Let's say I have these types:
struct A {
int a;
};
struct B {
int b;
};
struct C : public A, public B {
int c;
};
A C*
pointer can be cast to A*
pointer without adjusting the actual address at all. But when C*
is cast to B*
, the value must change. I'd like to ensure that two related types I have can be cast to each other without a change in address (i.e. that there is no multiple inheritance, or that the base class is the first base of the derived class). This could be checked at run-time, e.g. like so
assert(size_t(static_cast<A*>((C*)0xF000) == 0xF000);
assert(size_t(static_cast<B*>((C*)0xF000) != 0xF000);
That works. But this information is known at compile time, so I'm looking for a way to do a compile-time assert on it. The obvious ways of converting the above to a static assert (e.g. replace assert
with BOOST_STATIC_ASSERT
give the error "a cast to a type other than an integral or enumeration type cannot appear in a constant-expression" with g++ 4.2.

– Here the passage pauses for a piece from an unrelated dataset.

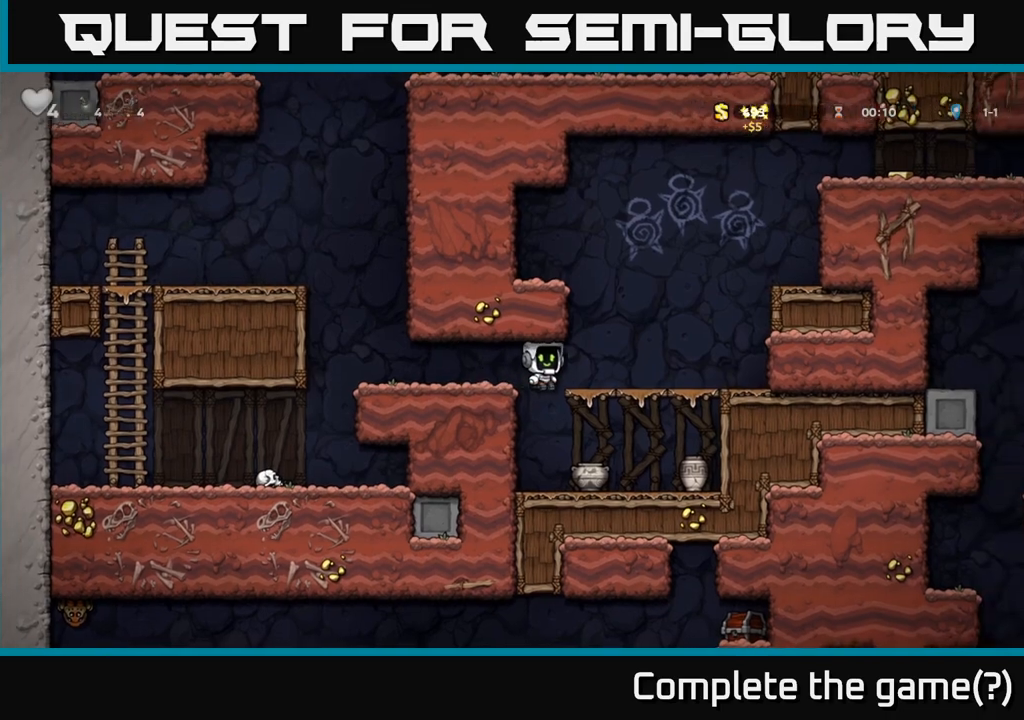
{"buttons": [], "left_stick": "down-left", "events": [[233, "left_stick", "down-left"], [383, "A", "down"], [467, "A", "up"]]}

Portability isn't too important. Using gcc extensions, or hacky template tricks would all be fine.
Update: Found that almost the same question has been asked before: C++, statically detect base classes with differing addresses?. Using offsetof()
is the only useful suggestion there too.
Based on a suggestion from MSalters, and an answer from C++, statically detect base classes with differing addresses?, here is the closest thing to an answer I can come up with. It's probably gcc-specific, and requires knowing some member of the base class:
#pragma GCC diagnostic ignored "-Winvalid-offsetof" // To suppress warning.
BOOST_STATIC_ASSERT(offsetof(C, a) == offsetof(A, a));
BOOST_STATIC_ASSERT(offsetof(C, b) != offsetof(B, b));
#pragma GCC diagnostic warn "-Winvalid-offsetof"
Obviously this is both inconvenient and scary (requires to know a member and to turn off a warning).